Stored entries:
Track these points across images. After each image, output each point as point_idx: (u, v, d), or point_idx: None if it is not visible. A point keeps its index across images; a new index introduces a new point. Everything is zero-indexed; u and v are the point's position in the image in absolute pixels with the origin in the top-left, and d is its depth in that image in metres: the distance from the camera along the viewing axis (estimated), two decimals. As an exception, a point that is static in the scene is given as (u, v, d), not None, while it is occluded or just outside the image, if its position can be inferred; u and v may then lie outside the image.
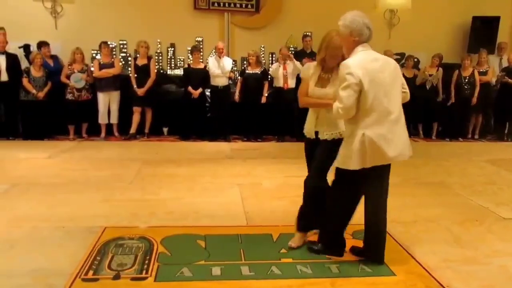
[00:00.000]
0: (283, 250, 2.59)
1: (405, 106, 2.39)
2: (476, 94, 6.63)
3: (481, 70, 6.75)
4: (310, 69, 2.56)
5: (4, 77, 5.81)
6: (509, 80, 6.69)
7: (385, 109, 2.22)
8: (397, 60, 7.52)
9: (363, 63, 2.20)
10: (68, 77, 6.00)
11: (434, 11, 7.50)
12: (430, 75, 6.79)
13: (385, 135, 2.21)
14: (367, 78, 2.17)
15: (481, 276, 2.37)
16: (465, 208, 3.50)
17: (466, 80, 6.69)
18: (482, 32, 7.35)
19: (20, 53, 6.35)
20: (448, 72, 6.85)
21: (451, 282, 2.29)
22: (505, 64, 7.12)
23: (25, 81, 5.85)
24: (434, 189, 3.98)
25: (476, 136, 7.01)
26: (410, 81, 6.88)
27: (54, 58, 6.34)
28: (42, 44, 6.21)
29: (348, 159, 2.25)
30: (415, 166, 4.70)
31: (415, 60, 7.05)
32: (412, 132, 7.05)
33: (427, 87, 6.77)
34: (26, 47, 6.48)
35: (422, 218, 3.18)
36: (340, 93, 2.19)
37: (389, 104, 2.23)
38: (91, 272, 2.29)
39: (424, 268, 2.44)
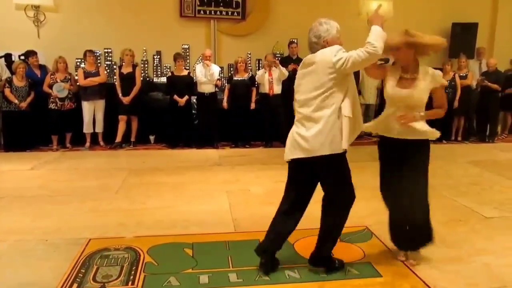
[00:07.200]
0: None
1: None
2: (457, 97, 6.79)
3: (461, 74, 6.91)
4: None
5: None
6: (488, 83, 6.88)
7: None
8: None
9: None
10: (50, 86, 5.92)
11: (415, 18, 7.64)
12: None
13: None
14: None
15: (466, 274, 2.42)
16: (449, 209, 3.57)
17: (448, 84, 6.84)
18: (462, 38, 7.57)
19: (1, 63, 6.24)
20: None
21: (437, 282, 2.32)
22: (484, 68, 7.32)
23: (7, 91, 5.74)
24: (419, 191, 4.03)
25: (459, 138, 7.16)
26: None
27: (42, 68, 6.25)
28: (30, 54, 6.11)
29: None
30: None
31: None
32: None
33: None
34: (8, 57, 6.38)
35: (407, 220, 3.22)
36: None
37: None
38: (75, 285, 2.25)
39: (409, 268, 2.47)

...

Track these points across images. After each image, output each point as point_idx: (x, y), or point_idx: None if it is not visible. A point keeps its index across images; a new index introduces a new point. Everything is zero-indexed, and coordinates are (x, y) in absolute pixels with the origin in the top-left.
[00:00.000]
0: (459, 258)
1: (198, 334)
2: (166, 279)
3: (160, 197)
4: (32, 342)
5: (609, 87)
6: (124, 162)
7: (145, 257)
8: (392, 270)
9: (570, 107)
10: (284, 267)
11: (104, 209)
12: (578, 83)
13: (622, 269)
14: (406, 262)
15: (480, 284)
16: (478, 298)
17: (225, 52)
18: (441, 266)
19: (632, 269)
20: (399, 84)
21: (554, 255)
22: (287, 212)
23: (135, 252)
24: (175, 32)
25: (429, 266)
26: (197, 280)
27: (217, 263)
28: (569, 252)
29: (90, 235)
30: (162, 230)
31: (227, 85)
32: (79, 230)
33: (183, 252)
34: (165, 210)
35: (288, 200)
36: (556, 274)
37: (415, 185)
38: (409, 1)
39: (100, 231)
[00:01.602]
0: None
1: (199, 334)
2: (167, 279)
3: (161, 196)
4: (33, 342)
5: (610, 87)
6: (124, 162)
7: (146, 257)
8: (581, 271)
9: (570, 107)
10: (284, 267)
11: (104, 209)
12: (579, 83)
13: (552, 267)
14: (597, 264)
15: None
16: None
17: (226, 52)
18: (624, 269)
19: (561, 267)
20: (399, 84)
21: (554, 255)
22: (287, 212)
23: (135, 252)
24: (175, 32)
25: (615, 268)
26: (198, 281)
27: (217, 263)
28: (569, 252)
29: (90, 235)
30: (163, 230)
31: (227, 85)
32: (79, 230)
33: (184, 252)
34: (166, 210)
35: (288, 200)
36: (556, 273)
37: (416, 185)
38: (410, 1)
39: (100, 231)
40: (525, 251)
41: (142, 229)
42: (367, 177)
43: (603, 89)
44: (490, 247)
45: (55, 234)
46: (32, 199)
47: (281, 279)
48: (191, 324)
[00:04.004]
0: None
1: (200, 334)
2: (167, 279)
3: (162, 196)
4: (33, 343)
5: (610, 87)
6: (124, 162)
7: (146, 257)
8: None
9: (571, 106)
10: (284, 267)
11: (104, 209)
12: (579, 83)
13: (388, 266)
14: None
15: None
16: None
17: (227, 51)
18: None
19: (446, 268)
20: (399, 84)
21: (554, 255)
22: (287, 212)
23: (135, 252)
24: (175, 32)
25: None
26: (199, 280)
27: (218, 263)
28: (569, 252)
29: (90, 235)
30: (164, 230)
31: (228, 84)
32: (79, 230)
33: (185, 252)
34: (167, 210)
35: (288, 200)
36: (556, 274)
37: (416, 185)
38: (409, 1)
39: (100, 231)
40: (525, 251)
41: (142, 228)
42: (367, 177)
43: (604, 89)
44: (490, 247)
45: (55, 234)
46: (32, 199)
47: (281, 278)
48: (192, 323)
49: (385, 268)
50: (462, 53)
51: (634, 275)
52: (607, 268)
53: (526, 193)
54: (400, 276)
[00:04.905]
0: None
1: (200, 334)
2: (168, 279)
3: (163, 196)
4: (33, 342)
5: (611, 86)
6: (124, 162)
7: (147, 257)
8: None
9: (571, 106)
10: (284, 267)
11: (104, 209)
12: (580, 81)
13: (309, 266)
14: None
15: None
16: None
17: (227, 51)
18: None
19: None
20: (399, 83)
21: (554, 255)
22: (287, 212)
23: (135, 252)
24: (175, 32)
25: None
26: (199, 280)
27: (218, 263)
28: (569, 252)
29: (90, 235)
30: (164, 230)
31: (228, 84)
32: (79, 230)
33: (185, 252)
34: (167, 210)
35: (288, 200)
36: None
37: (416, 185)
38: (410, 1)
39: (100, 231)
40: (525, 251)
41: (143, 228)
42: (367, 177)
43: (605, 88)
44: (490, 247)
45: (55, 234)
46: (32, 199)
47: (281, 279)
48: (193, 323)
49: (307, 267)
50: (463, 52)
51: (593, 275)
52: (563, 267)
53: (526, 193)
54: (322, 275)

What is expected
Give back exactly the lines above starting at the line where "18: (441, 266)" appears and ending at the line where "[00:01.602]" appears, both included, with no other lines.

Answer to the problem
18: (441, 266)
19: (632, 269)
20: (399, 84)
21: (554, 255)
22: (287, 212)
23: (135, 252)
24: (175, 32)
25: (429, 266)
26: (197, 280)
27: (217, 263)
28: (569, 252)
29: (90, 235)
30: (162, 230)
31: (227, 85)
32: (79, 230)
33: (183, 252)
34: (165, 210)
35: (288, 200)
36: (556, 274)
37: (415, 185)
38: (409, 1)
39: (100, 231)
[00:01.602]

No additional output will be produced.